The IRS has indicated that it views these types of provisions as violating the documentary requirements of Section 409A because, in its view, providing for payment following execution of a release effectively allows the employee to control the year of payment through the timing of delivery of the release. The IRS views this as a violation whether or not, in reality, the release execution period crosses calendar years.
Because of the prevalence of these types of release-conditioned payments, in Notice 2010-6 and Notice 2010-80, the IRS provided correction guidance and transition relief. This transition relief is about to expire.
The transition relief currently permits employers to amend any noncompliant nonqualified deferred compensation plan that was in effect as of December 31, 2010, to comply with the Section 409A release requirements, but only if the plan is amended no later than December 31, 2012 (and also provided that any payments made after March 31, 2011, that could be paid in a period that begins in one taxable year and ends in the subsequent year are either made in the subsequent year or corrected under the IRS’s operational correction program (Notice 2008-113)). Corrections pursuant to the transition relief are not subject to certain requirements that are normally applicable to corrections under Section 409A — the employer is not required to provide to employees information statements about the plan correction and the employee is not required to make a tax filing with respect to the correction, but the employer is required to attach an information statement regarding the plan correction to its federal income tax return. Plans that were not in effect on December 31, 2010, may be corrected in the same way if they are substantially similar to arrangements in effect on December 31, 2010.
A plan or agreement with a noncompliant release-based payment that is not corrected may cause the affected employee to be subject to current income inclusion, a 20 percent penalty tax and additional premium interest taxes. If a plan or agreement is corrected before termination of the employee’s employment, but is not eligible for transition relief, the affected employee will be required to attach to his or her federal income tax return a statement regarding the plan correction.
II. What Should Employers Do Now?
Employers should carefully review all their nonqualified deferred compensation plans — particularly employment agreements, severance plans or agreements, nonqualified retirement plans and equity plans (and applicable award agreements) — that condition payment upon the execution of a release of claims (or a non-competition agreement or other restrictive covenant agreement). Employers should amend these plans on or before December 31, 2012. Employers should amend their plans using one of the available documentation correction methods.
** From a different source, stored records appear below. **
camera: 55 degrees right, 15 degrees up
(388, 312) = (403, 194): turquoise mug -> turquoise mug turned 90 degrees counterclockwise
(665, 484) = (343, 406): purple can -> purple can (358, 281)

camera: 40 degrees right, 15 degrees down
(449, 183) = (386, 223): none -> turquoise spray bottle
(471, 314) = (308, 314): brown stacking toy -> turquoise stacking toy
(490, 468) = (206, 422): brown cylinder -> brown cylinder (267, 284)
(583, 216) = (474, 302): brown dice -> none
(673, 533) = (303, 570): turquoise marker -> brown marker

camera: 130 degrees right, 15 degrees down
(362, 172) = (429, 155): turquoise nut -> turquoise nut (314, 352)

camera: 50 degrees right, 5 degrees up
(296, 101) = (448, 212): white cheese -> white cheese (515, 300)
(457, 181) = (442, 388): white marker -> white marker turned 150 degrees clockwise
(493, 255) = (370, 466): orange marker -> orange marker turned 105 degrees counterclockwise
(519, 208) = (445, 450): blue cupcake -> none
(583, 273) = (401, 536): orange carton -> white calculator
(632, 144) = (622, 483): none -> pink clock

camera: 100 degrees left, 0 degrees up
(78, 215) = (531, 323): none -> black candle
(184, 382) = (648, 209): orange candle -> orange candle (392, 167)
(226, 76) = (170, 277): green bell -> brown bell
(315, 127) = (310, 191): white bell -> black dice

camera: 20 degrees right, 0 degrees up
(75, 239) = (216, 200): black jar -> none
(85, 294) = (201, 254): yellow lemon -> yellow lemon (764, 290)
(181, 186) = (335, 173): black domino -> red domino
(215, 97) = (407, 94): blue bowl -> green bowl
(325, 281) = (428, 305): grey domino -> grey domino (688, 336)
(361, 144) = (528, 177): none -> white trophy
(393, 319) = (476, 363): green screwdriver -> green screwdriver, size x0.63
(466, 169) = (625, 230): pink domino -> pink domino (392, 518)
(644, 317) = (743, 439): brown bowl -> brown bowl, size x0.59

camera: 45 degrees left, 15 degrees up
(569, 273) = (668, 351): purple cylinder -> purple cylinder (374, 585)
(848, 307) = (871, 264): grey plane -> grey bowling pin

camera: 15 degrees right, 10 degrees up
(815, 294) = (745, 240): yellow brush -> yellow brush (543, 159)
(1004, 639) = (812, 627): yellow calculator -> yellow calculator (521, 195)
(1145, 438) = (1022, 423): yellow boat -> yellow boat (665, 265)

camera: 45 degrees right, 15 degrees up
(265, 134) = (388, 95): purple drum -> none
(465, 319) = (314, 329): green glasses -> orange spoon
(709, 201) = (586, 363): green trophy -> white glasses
Which of the available methods will be appropriate in a particular case will depend upon whether the existing release provision specifies a period for payment (e.g., within 90 days following separation from service subject to execution of a release) or does not specify a period for payment (e.g., payment will be made upon the execution of a release):
If the plan provides a specified period for payment, the correction must provide for either: (1) payment only on the last day of the specified period or (2) payment in the next taxable year, if the designated period begins in one taxable year and ends in the next taxable year.
If there is no specified period for payment, the correction must provide for either: (1) payment only on a fixed date either 60 or 90 days following the separation from service or (2) payment during a specified period not longer than 90 days following separation, except that payment must be made in the later year if that period could span two taxable years.